Mickey Rourke is back. We look back at the star's previous offerings as cinema-goers prepare to rate his return
The Wrestler marks the return to ‘serious’ acting of its bruised star, former boxer Mickey Rourke. His performance as a low-rent local wrestler, Randy ‘The Ram’ Robinson, who haplessly risks his life to cling on to past glories, won Rourke the best actor nod at this year’s Golden Globes, and has also earned him an Oscar nomination in the same category.
But it’s not just Rourke that the film promises to revitalise. It picked up the Golden Lion at last year’s Venice Film Festival – a remarkable feat considering that director Darren Aronofsky’s (Pi, Requiem For A Dream) last film, tragically overblown sci-fi calamity The Fountain, was booed on the same turf.
The Wrestler is a film firmly rooted in a long American tradition of films that examine the mysterious allure of violence as a way of life. Here, Aronofsky explains how The Wrestler fits into that last strain of American cinema by discussing some of the ‘fight films’ that influenced him.
Angel Heart (1987)/Homeboy (1988) ‘I became aware of Mickey Rourke through Angel Heart. I remember being blown away by his performance. He was so cool, so tough and so soft at the same time. I got to know the film Homeboy when I started working with Mickey. He asked if I’d ever seen this boxing film he’d written, and he gave me a tape. Not many actors have armour like that. Then you look into his eyes and he’s got a jelly heart.’
Raging Bull (1980) ‘Well, Raging Bull is masterful in many different ways. It’s a very different type of film to The Wrestler, but it’s been a major influence. Scorsese was using the camera as a paintbrush, especially in the fighting scenes. I watch that film and I question whether it’s possible to make some-thing like that today. Raging Bull is an art film, and it’s harder to get money for those kinds of projects. For a film like The Wrestler, we had the one financial backer on the planet who was willing to make the movie with me. We had a very limited budget.’ Rocky (1976) ‘For me, Rocky is a sports movie, but it’s also a performance movie. Wrestling and wrestlers err more towards acting and theatre than towards sports. Relating to the idea of Rocky, there’s a song written by Charles Mingus called ‘The Clown’, a jazz song with lyrics, and it’s about a clown who has to do more and more extreme stunts. One day, he gets hit in the head with a prop and the crowd goes crazy, so he has to keep putting more and more of himself at risk. That was a big influence.’

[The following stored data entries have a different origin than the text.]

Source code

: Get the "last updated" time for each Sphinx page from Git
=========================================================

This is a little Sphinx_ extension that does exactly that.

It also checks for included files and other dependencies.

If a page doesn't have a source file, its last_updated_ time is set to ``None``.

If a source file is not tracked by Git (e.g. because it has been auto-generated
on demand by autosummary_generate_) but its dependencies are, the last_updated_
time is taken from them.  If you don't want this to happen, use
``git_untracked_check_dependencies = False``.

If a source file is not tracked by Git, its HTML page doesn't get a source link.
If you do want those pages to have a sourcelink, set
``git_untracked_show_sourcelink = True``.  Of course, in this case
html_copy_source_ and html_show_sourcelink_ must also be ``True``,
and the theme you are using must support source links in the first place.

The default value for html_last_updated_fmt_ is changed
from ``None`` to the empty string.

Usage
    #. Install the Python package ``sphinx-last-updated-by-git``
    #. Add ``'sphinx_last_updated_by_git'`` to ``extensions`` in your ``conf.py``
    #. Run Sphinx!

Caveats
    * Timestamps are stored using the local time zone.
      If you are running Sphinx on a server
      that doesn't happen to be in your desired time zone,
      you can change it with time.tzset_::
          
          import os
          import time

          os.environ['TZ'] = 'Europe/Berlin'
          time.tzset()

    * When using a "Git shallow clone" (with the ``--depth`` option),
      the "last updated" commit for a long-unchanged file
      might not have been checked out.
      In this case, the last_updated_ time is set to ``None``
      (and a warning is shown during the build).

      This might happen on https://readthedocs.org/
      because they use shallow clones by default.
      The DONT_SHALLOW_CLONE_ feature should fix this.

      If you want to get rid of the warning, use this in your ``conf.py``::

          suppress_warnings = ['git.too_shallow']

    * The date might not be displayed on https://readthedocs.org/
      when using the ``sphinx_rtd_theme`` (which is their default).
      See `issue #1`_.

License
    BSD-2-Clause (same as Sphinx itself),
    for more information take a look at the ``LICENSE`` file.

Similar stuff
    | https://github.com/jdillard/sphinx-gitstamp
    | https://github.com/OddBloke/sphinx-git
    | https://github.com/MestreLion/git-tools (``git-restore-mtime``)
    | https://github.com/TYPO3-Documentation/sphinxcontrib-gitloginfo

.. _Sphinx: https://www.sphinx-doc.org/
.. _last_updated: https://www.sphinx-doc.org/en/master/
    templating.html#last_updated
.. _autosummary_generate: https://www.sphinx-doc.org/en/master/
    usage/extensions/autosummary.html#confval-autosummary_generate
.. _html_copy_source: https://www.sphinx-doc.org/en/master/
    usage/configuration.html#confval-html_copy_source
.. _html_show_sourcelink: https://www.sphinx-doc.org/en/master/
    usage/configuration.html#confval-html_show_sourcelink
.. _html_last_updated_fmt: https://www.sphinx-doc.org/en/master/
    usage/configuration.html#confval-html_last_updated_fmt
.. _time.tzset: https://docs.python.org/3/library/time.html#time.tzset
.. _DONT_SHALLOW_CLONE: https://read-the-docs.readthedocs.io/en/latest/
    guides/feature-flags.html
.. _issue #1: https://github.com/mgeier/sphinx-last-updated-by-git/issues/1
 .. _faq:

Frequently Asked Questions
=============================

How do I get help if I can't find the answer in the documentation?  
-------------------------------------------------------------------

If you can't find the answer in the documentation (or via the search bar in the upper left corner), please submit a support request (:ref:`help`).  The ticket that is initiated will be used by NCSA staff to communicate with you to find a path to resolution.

They Live (1988) ‘With They Live, John Carpenter was trying to lampoon fight scenes as they were clearly fake. And what’s interesting about the hardcore wrestling in The Wrestler (where Rourke’s character is beaten with broken glass, barbed wire and staple guns) is that the audience aren’t idiots – they know wrestling is fake. One of the reasons that hardcore wrestling exists is because the cat is out of the bag and everyone knows that what they’re experiencing is a theatrical number. People in that blood-thirsty world are looking for men and women who risk themselves and their health by doing more and more dangerous stunts. In They Live, it’s not about who wins; it’s about how much people can hurt each other.’
Kickboxer (1989) ‘I used to love the Van Damme and Steven Seagal films when they came out. They were fun. They’re not making those kinds of movies in America any more; they prefer legitimate superheroes: middle-class, medium-build guys who become these pumped-up superheroes like Schwarzenegger, Stallone, Van Damme and Seagal from the ’80s. We don’t have many of those guys any more. Maybe Gerard Butler or Jason Statham, but it’s different. Then it was about body, now it’s about costumes. With our film, I don’t think we were commenting on those movies, but I’m sure it was floating around in my subconscious. There’s a lot about bodybuilding culture in The Wrestler and I’m sure that derives from all the early Schwarzenegger stuff like Pumping Iron.’
Fat City (1972) ‘John Huston’s Fat City was something we drew on, especially the atmospheric vibe, the poetry and the naturalism. There was also another film called North Dallas Forty (1979) with Nick Nolte, and even though it’s an American football movie, a lot of the themes apply. Then there’s Wanda (1970) by (legendary director) Elia Kazan’s wife, Barbara Loden. It’s a great film. I was interested in the realism. My previous films, Pi, Requiem For A Dream and The Fountain were stylised. I missed being in the gutter. I wanted to go back there with The Wrestler.’